DESCRIPTION OF THE TASK: Each record must be printed again exactly as given.

MATERIAL SUPPLIED:
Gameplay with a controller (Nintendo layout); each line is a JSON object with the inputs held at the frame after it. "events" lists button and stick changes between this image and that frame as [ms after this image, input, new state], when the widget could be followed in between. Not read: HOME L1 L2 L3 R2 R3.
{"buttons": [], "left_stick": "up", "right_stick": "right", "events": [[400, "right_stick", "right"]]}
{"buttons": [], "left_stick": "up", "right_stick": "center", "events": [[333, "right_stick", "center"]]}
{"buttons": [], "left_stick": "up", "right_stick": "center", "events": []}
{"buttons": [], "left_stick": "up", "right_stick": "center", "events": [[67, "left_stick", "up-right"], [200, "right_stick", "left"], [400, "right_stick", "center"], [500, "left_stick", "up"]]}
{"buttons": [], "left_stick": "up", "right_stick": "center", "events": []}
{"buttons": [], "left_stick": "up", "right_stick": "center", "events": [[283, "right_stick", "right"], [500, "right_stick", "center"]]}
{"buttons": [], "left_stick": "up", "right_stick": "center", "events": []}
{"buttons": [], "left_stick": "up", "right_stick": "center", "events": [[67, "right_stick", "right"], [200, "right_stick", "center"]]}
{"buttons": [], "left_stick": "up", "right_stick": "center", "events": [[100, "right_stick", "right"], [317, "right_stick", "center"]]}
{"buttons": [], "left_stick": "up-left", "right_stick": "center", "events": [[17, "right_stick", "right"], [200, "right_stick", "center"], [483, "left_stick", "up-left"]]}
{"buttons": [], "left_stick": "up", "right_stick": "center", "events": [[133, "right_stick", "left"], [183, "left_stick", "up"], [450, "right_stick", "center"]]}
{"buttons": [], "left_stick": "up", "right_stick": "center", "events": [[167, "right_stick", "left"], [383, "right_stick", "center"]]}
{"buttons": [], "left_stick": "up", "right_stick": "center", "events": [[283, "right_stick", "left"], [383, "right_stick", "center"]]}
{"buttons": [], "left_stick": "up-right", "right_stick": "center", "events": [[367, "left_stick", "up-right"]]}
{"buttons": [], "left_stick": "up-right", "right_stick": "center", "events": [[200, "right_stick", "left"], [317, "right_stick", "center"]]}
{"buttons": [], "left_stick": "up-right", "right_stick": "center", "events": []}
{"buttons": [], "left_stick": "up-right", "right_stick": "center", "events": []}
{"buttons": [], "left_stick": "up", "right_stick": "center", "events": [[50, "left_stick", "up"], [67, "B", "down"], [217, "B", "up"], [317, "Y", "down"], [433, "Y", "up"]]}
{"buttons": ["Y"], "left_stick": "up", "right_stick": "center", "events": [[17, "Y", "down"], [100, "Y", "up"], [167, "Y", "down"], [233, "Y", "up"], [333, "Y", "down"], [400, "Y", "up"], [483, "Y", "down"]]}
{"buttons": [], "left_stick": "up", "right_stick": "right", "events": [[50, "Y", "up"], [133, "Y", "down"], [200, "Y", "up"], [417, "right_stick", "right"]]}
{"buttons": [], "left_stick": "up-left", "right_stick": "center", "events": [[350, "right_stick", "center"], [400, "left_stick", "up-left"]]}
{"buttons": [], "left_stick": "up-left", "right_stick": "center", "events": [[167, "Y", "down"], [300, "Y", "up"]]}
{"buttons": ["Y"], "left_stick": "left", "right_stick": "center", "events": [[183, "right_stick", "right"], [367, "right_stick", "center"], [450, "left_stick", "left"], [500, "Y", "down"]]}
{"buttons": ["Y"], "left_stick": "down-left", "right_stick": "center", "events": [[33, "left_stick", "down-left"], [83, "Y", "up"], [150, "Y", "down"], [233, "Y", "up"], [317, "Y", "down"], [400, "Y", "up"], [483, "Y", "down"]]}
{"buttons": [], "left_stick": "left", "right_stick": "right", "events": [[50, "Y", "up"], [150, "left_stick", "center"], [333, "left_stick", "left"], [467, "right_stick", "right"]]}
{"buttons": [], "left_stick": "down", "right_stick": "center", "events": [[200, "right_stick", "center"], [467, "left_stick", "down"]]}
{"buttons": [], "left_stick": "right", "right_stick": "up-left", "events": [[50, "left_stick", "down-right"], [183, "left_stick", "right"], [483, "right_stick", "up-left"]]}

EXERCISE ANSWER:
Gameplay with a controller (Nintendo layout); each line is a JSON object with the inputs held at the frame after it. "events" lists button and stick changes between this image and that frame as [ms after this image, input, new state], when the widget could be followed in between. Not read: HOME L1 L2 L3 R2 R3.
{"buttons": [], "left_stick": "up", "right_stick": "right", "events": [[400, "right_stick", "right"]]}
{"buttons": [], "left_stick": "up", "right_stick": "center", "events": [[333, "right_stick", "center"]]}
{"buttons": [], "left_stick": "up", "right_stick": "center", "events": []}
{"buttons": [], "left_stick": "up", "right_stick": "center", "events": [[67, "left_stick", "up-right"], [200, "right_stick", "left"], [400, "right_stick", "center"], [500, "left_stick", "up"]]}
{"buttons": [], "left_stick": "up", "right_stick": "center", "events": []}
{"buttons": [], "left_stick": "up", "right_stick": "center", "events": [[283, "right_stick", "right"], [500, "right_stick", "center"]]}
{"buttons": [], "left_stick": "up", "right_stick": "center", "events": []}
{"buttons": [], "left_stick": "up", "right_stick": "center", "events": [[67, "right_stick", "right"], [200, "right_stick", "center"]]}
{"buttons": [], "left_stick": "up", "right_stick": "center", "events": [[100, "right_stick", "right"], [317, "right_stick", "center"]]}
{"buttons": [], "left_stick": "up-left", "right_stick": "center", "events": [[17, "right_stick", "right"], [200, "right_stick", "center"], [483, "left_stick", "up-left"]]}
{"buttons": [], "left_stick": "up", "right_stick": "center", "events": [[133, "right_stick", "left"], [183, "left_stick", "up"], [450, "right_stick", "center"]]}
{"buttons": [], "left_stick": "up", "right_stick": "center", "events": [[167, "right_stick", "left"], [383, "right_stick", "center"]]}
{"buttons": [], "left_stick": "up", "right_stick": "center", "events": [[283, "right_stick", "left"], [383, "right_stick", "center"]]}
{"buttons": [], "left_stick": "up-right", "right_stick": "center", "events": [[367, "left_stick", "up-right"]]}
{"buttons": [], "left_stick": "up-right", "right_stick": "center", "events": [[200, "right_stick", "left"], [317, "right_stick", "center"]]}
{"buttons": [], "left_stick": "up-right", "right_stick": "center", "events": []}
{"buttons": [], "left_stick": "up-right", "right_stick": "center", "events": []}
{"buttons": [], "left_stick": "up", "right_stick": "center", "events": [[50, "left_stick", "up"], [67, "B", "down"], [217, "B", "up"], [317, "Y", "down"], [433, "Y", "up"]]}
{"buttons": ["Y"], "left_stick": "up", "right_stick": "center", "events": [[17, "Y", "down"], [100, "Y", "up"], [167, "Y", "down"], [233, "Y", "up"], [333, "Y", "down"], [400, "Y", "up"], [483, "Y", "down"]]}
{"buttons": [], "left_stick": "up", "right_stick": "right", "events": [[50, "Y", "up"], [133, "Y", "down"], [200, "Y", "up"], [417, "right_stick", "right"]]}
{"buttons": [], "left_stick": "up-left", "right_stick": "center", "events": [[350, "right_stick", "center"], [400, "left_stick", "up-left"]]}
{"buttons": [], "left_stick": "up-left", "right_stick": "center", "events": [[167, "Y", "down"], [300, "Y", "up"]]}
{"buttons": ["Y"], "left_stick": "left", "right_stick": "center", "events": [[183, "right_stick", "right"], [367, "right_stick", "center"], [450, "left_stick", "left"], [500, "Y", "down"]]}
{"buttons": ["Y"], "left_stick": "down-left", "right_stick": "center", "events": [[33, "left_stick", "down-left"], [83, "Y", "up"], [150, "Y", "down"], [233, "Y", "up"], [317, "Y", "down"], [400, "Y", "up"], [483, "Y", "down"]]}
{"buttons": [], "left_stick": "left", "right_stick": "right", "events": [[50, "Y", "up"], [150, "left_stick", "center"], [333, "left_stick", "left"], [467, "right_stick", "right"]]}
{"buttons": [], "left_stick": "down", "right_stick": "center", "events": [[200, "right_stick", "center"], [467, "left_stick", "down"]]}
{"buttons": [], "left_stick": "right", "right_stick": "up-left", "events": [[50, "left_stick", "down-right"], [183, "left_stick", "right"], [483, "right_stick", "up-left"]]}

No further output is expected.